Lausch spoke to reporters Wednesday for the first time since taking on his new job. Trump nominated him for it Aug. 3, and the Senate unanimously confirmed Trump’s choice Nov. 9.

Lausch made no comment Wednesday on the political rhetoric in Washington. But he said he expects his roots in the Chicago area to be helpful as he takes on his new role. He said he’s already met with officials from several law enforcement agencies, including Chicago Police Supt. Eddie Johnson.

There have been few noticeable changes around the Dirksen Federal Courthouse since Lausch was sworn in Nov. 22. His predecessor, ex-U.S. Attorney Zachary Fardon, left 10 months ago after the Trump Administration asked for the resignation of Obama-era U.S. attorneys.

Joel Levin took the reins as acting U.S. attorney in the meantime.

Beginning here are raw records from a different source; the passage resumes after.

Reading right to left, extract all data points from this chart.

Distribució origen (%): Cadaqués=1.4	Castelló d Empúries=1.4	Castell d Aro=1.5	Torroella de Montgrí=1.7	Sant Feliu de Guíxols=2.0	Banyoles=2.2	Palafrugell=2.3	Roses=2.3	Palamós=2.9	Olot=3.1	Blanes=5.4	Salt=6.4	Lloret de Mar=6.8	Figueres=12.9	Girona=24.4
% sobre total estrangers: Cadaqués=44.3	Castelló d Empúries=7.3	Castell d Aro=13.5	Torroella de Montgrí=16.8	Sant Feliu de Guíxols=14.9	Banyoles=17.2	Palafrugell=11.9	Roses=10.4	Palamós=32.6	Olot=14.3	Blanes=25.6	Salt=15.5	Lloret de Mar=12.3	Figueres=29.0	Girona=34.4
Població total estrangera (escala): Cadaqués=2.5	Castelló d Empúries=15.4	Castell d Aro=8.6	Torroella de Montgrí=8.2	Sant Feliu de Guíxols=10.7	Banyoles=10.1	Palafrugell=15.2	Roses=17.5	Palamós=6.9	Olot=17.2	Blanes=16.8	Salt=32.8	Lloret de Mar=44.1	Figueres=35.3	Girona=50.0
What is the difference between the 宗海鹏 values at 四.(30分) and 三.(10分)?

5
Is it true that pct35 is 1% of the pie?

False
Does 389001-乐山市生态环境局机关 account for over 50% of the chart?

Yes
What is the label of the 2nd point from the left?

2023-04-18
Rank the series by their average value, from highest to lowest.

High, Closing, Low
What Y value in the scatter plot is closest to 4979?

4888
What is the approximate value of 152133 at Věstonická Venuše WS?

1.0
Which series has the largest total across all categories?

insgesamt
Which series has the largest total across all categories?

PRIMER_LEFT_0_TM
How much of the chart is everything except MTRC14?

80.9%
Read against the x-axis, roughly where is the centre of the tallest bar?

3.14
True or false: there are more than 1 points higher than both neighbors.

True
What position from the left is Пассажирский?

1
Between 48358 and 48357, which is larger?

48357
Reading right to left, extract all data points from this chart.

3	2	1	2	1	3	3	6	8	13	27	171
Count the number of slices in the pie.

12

There has been a clear clamoring for Lausch to put violent crime on the front burner now that he is in office. When he nominated Lausch, Trump cited Lausch’s past work handling narcotic and gang cases.

The president also has not minced words when it comes to Chicago crime, writing on Twitter four days after his inauguration that, “If Chicago doesn’t fix the horrible ‘carnage’ going on . . . I will send in the Feds!”

Last year, about 20 additional agents with the U.S. Bureau of Alcohol, Tobacco, Firearms and Explosives were sent here to combat gun violence. And earlier this month, Lausch’s office announced it had been chosen to receive three additional prosecutors to focus exclusively on violent crime.

Lausch is now the city’s top fed after previously spending 11 years as an assistant U.S. attorney here. During that time, he prosecuted street gang members and corrupt cops. He also served as the violent crime coordinator and led the Anti-Gang and Project Safe Neighborhoods programs.

More recently, the Joliet native worked as a partner at Kirkland & Ellis, where he represented BP in connection with the Deepwater Horizon oil spill, as well as unnamed clients under scrutiny for alleged violations of the Foreign Corrupt Practices Act, environmental crimes and securities fraud.

Lausch graduated Joliet Catholic High School in 1988. He headed to Harvard University where he was captain of the varsity football team, earning an undergraduate degree in 1992. He returned to Illinois to attend Northwestern University School of Law, picking up a law degree in 1996.